The success of the Code of Conduct now depends on how much NGK Group employees are willing to take ownership of the code and apply it in everything they do.
There is no point in simply making slogans. We have to put the code to work by applying it to everything that NGK Group employees do at worldwide group companies.

To this end, everyone must thoroughly understand the Code of Conduct, cement it as their ideal behavioral guidelines, and monitor whether it is being properly enforced. When matters related to compliance occur, checks must be carried out by company departments in charge of legal affairs and internal auditing. When they relate to environmental protection, the Environmental Management Department must take charge.
Besides the Board of Directors overseeing governance, each and every department must execute its duties from its own unique standpoint.

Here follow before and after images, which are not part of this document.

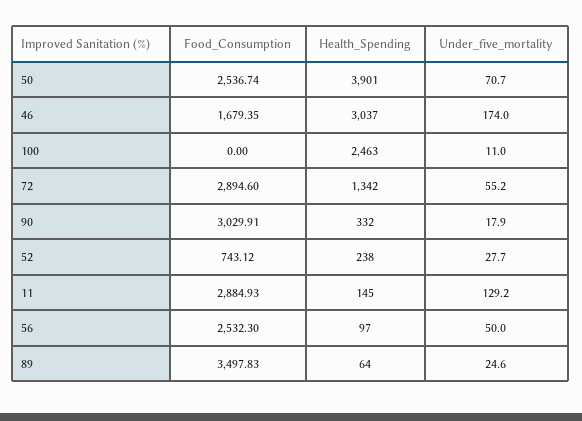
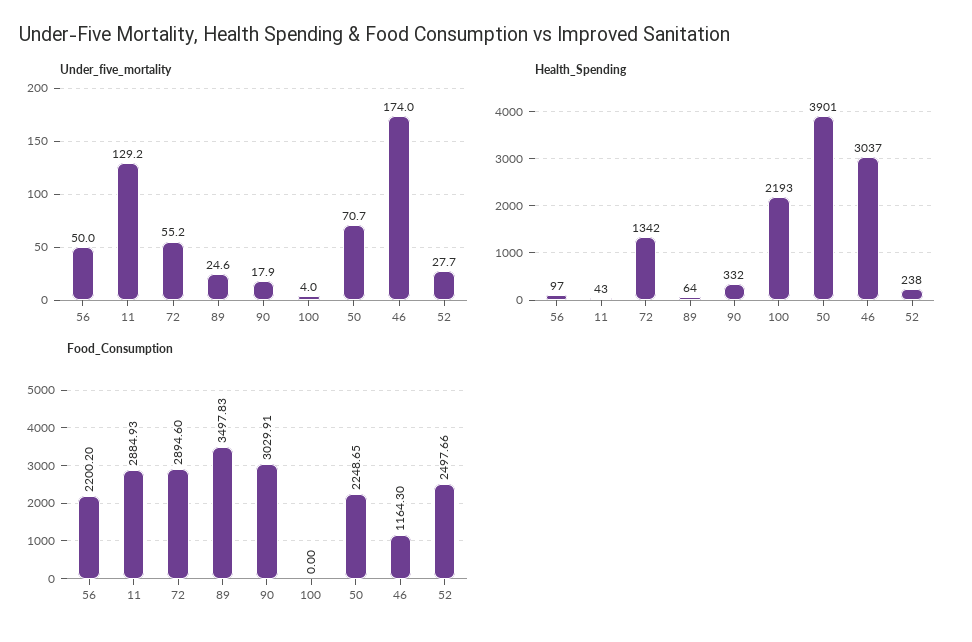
Food_Consumption, 50: 2536.74 -> 2248.65
Food_Consumption, 46: 1679.35 -> 1164.3
Health_Spending, 100: 2463 -> 2193
Under_five_mortality, 100: 11 -> 4
Food_Consumption, 52: 743.12 -> 2497.66
Health_Spending, 11: 145 -> 43
Food_Consumption, 56: 2532.3 -> 2200.2

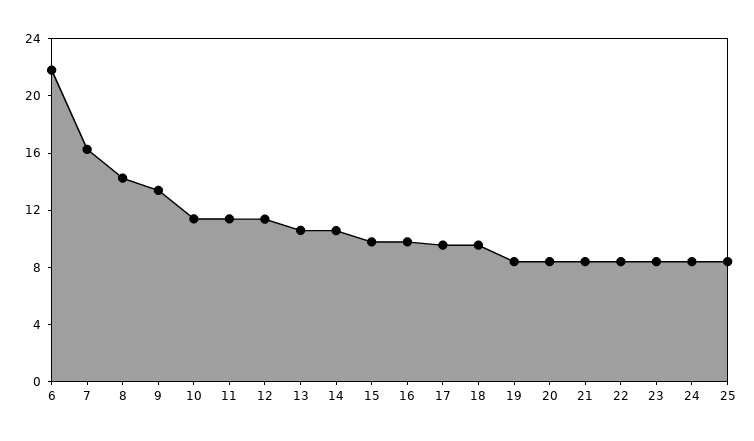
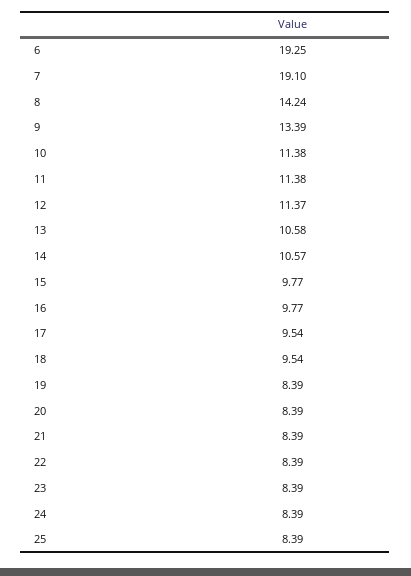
6: 22 -> 19.25
7: 16 -> 19.1

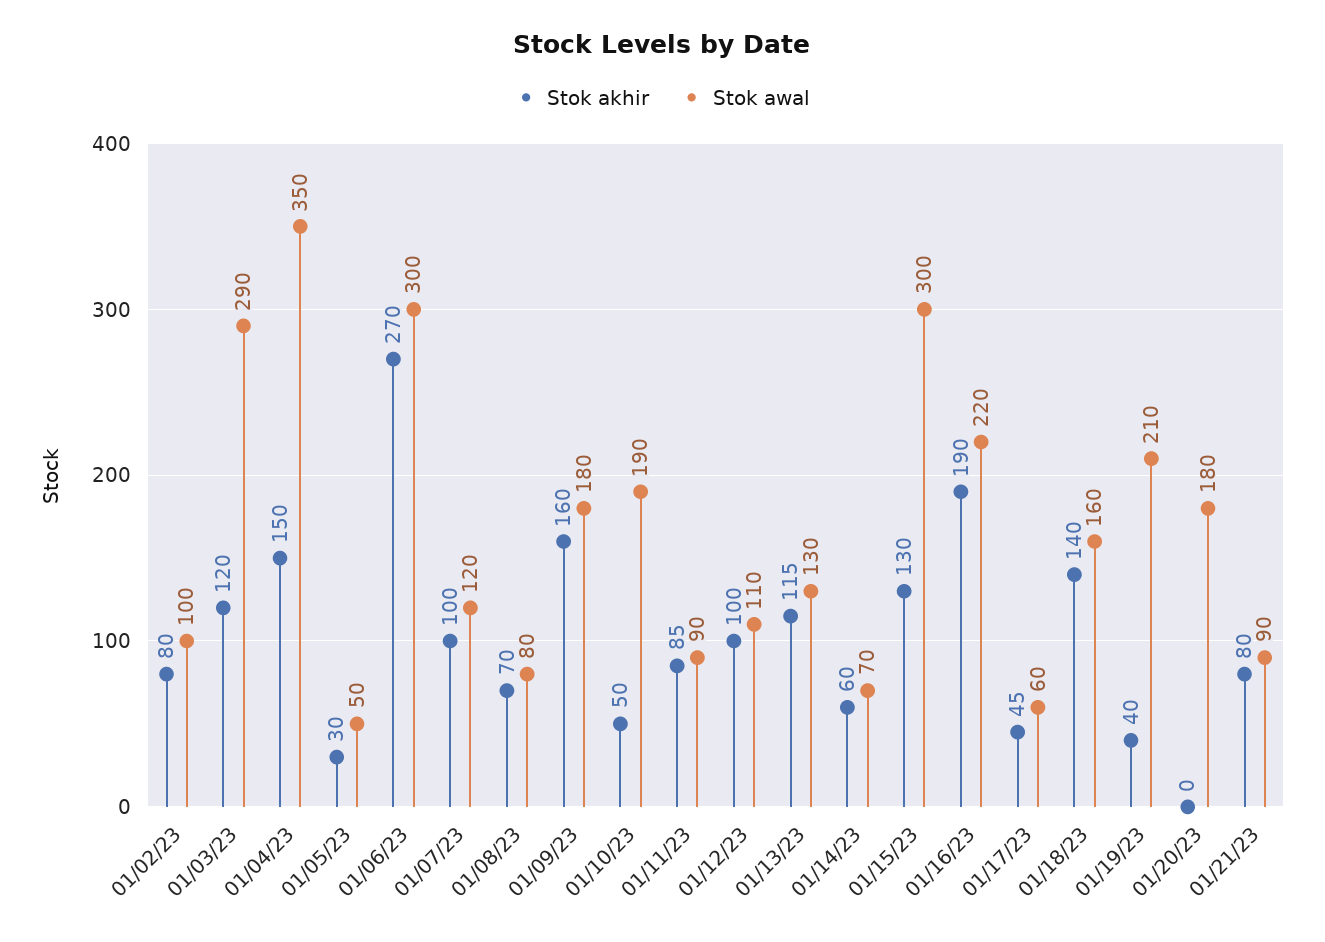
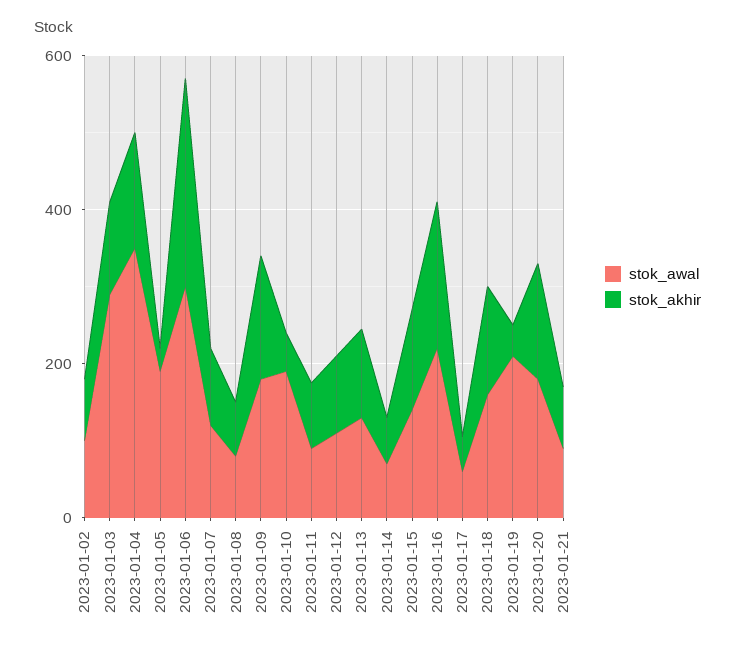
Stok awal, 01/05/23: 50 -> 200
Stok awal, 01/15/23: 300 -> 150
Stok akhir, 01/20/23: 0 -> 150

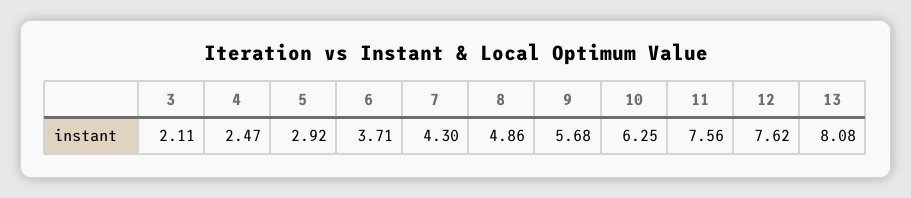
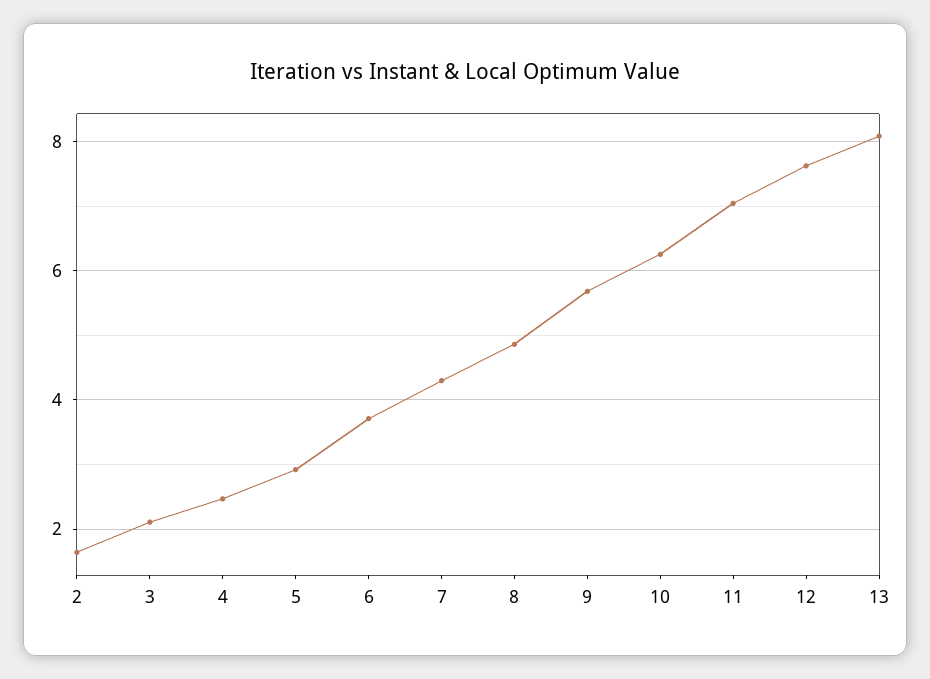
11: 7.56 -> 7
2: none -> 1.6

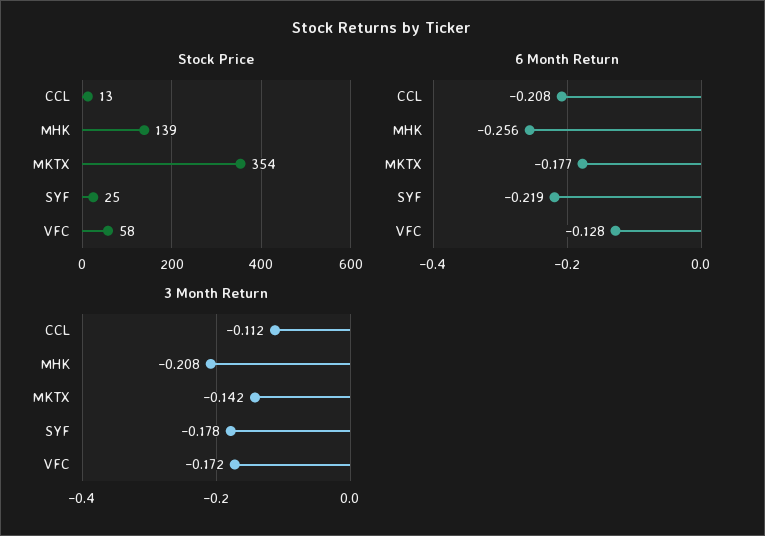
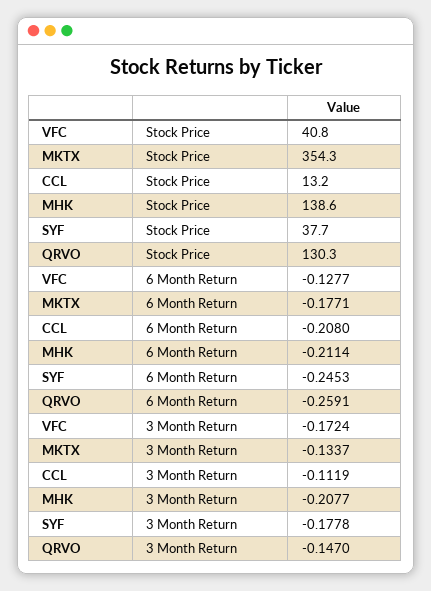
Stock Price, SYF: 25 -> 37.7
Stock Price, VFC: 58 -> 40.8
6 Month Return, MHK: -0.256 -> -0.2114
6 Month Return, SYF: -0.219 -> -0.2453
3 Month Return, MKTX: -0.142 -> -0.1337
Stock Price, QRVO: none -> 130.3
6 Month Return, QRVO: none -> -0.2591
3 Month Return, QRVO: none -> -0.147

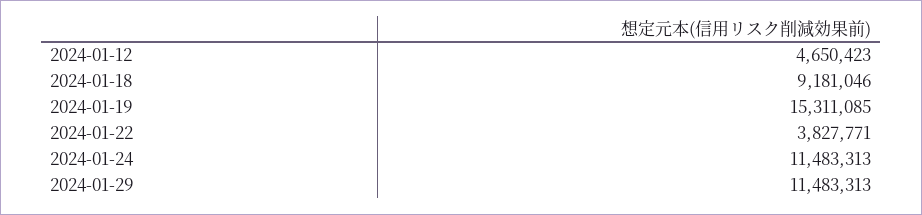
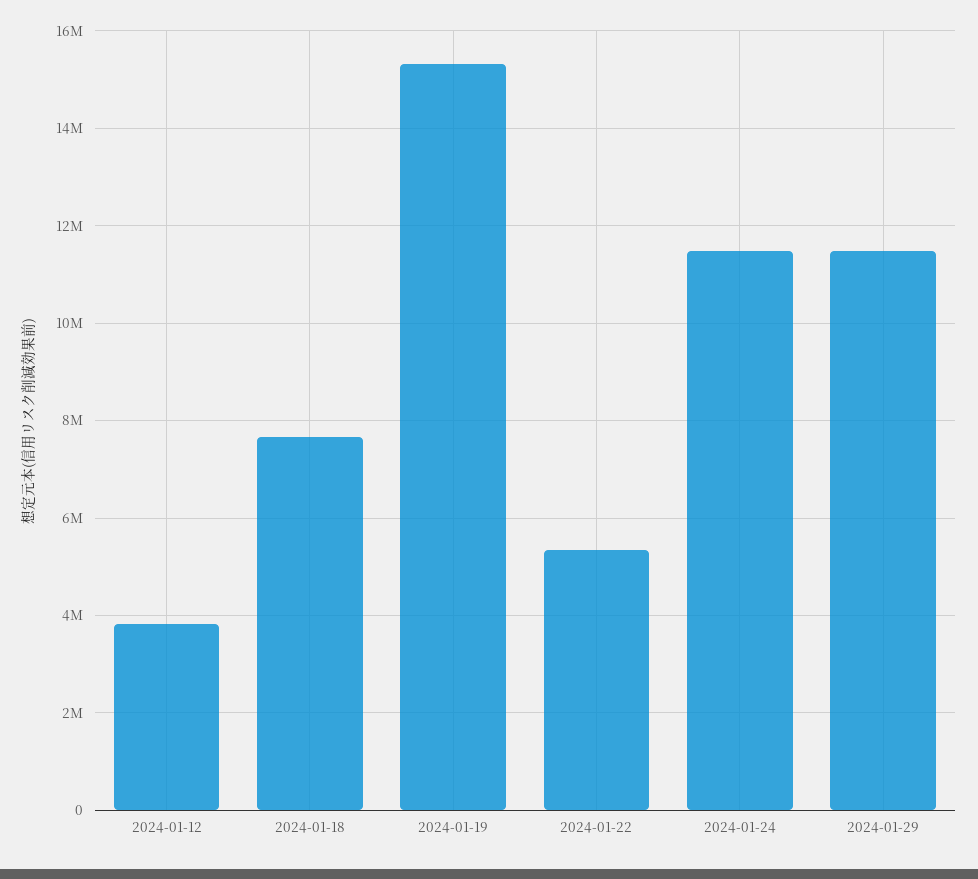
2024-01-12: 4650423 -> 3800000
2024-01-18: 9181046 -> 7600000
2024-01-22: 3827771 -> 5400000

Regarding the problem last year of the Non-Conformity Issue occurred in insulators, we have investigated internal audits and whether the case has been fairly addressed from the standpoint of the chairperson of the assessment committee, and we have received a point-by-point report to prevent a reoccurrence. Relevant divisions will thoroughly check that contracts and standards are adhered to, the Quality Management Department and the Group Compliance Department of the Head Office will audit this, and an external third-party institute will assess whether rules are being followed.

Kazuo Furukawa
Outside Director

Help apply state-of-the-art technologies to business

Kazuo FurukawaKazuo Furukawa

When NGK celebrated its 100th anniversary, I was extremely honored to be appointed an outside director and join in propelling the company through its second century. I hope that I can use my experience in the private and public sectors to contribute to making NGK an even better corporate group.

In my more than 30 years of experience in the manufacturing industry, the NGK Group's ceramic technologies and other manufacturing expertise stand out as something not easily replicated by other companies. NGK is an excellent company that has given the world many significant products.
But science and technology is advancing at an accelerating pace. How well can companies apply state-of-the-art technology to business? Their success in this respect will provide opportunities for growth, and I hope to be of assistance in this area.

I believe that as an outside director, it is my role to view things from a different perspective than company executives in helping raise corporate value. Another role of mine is to monitor from a corporate governance standpoint whether the company is being properly operated in light of social justice and social norms. I will use my experience in running a company to provide practical, easy-to-apply advice to NGK company executives through the Board of Directors and other forums.

Ever since my days of working in a factory, I have made the philosophy of "fundamentals and righteousness" central to all my work. I believe that one of the values of the NGK Group Philosophy--"Quality of Management: Social trust is our foundation"--leads to my philosophy of "fundamentals and righteousness." What's most important is that each one of us takes action. I look forward to speaking with NGK employees on topics such as the company's philosophy and mission.